Victoria, Australia's most populous state, will be closed off from the rest of the country, and its 6.6 million residents along with it
Melbourne: Australia will effectively seal off the state of Victoria from the rest of the country, authorities said Monday, announcing unprecedented measures to tackle a worrying surge in coronavirus cases.
For the first time since the pandemic began, the border between Australia's two most populous states -- Victoria and New South Wales -- will be closed from midnight Tuesday, officials from both states said.
The decision announced on Monday marks the first time the border between Victoria and New South Wales has been shut in 100 years. Officials last blocked movement between the two states in 1919 during the Spanish flu pandemic.

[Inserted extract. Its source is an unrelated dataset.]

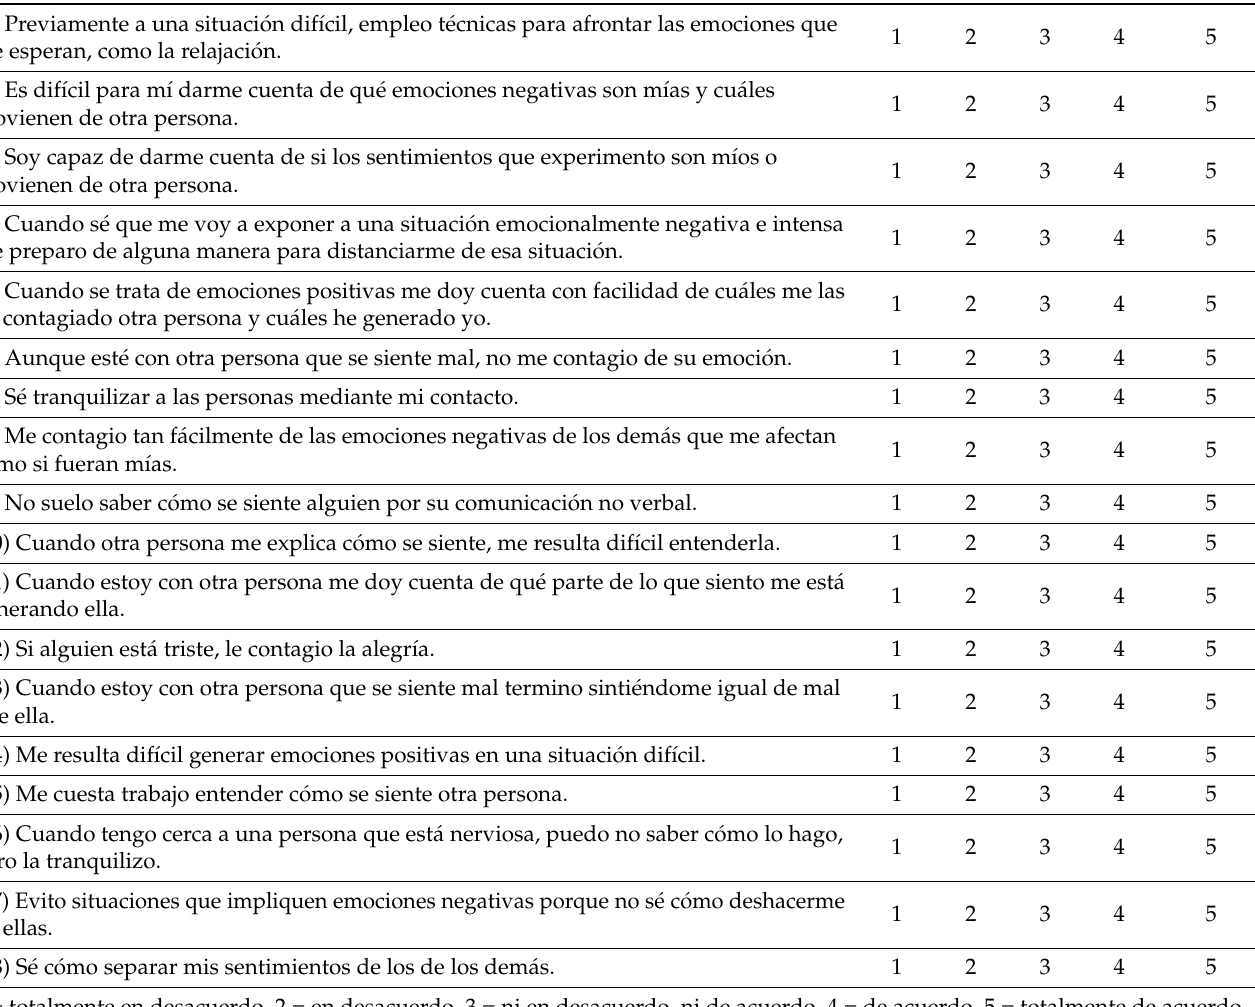
Table A1. Escala de Manejo de Empat í a (EME) in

Victoria -- home to more than 6.6 million people -- announced a record 127 new cases Monday, as the virus spread through Melbourne, including a cluster in several densely populated apartment blocks.

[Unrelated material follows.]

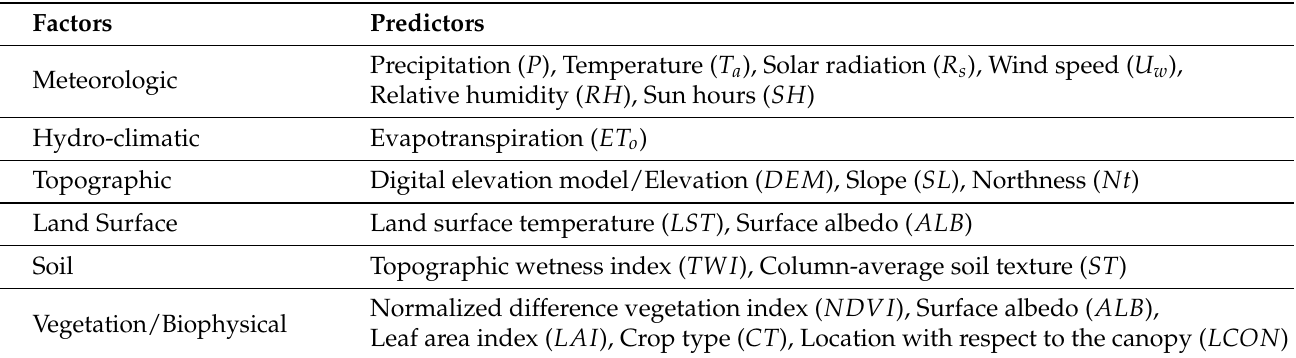
Table 1. Factors and predictors used in IAI-based soil moisture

Victorian Premier Daniel Andrews described the decision to close off the state as "the smart call, the right call at this time, given the significant challenges we face in containing this virus".
Plans to reopen Victoria's border with South Australia have already been put on ice.
After weeks of easing virus restrictions, Melbourne has seen a huge spike in community transmission, leading health officials to effectively shut off some neighbourhoods to the rest of the city until the end of July.
Sixteen of the new cases were detected in nine high-rise public housing towers, where 3,000 residents were locked in their homes on Saturday in Australia's strictest COVID-19 response to date.
So far, just 53 cases have been recorded in the buildings -- which are home to a large number of vulnerable migrants -- but there are concerns the virus could spread rapidly, with one health official likening the crowded conditions inside to "vertical cruise ships".
Cruise ships emerged as early coronavirus hotspots, with passengers and crew at high risk of infection -- often packed in small cabins.
Community leaders have raised concerns about the targeted nature of the "hard lockdown", which saw hundreds of police officers deployed with almost no warning that reportedly left some residents unable to stock up on essentials.
Andrews said food and toys had been delivered to families while mental health and other medical support was being provided as officials sought to test every resident over the coming days.
"This is a massive task and the message to everybody in the towers... (is) those staff -- thousands of them -- are doing the very, very best they can and they will continue to do everything they can to support those who are impacted by this lockdown," he said.
Australia has recorded more than 8,500 cases of COVID-19 and 105 deaths from the virus.
The bulk of new daily cases are now being detected in Melbourne, while most other regions are enjoying relaxed restrictions after largely curbing the virus spread.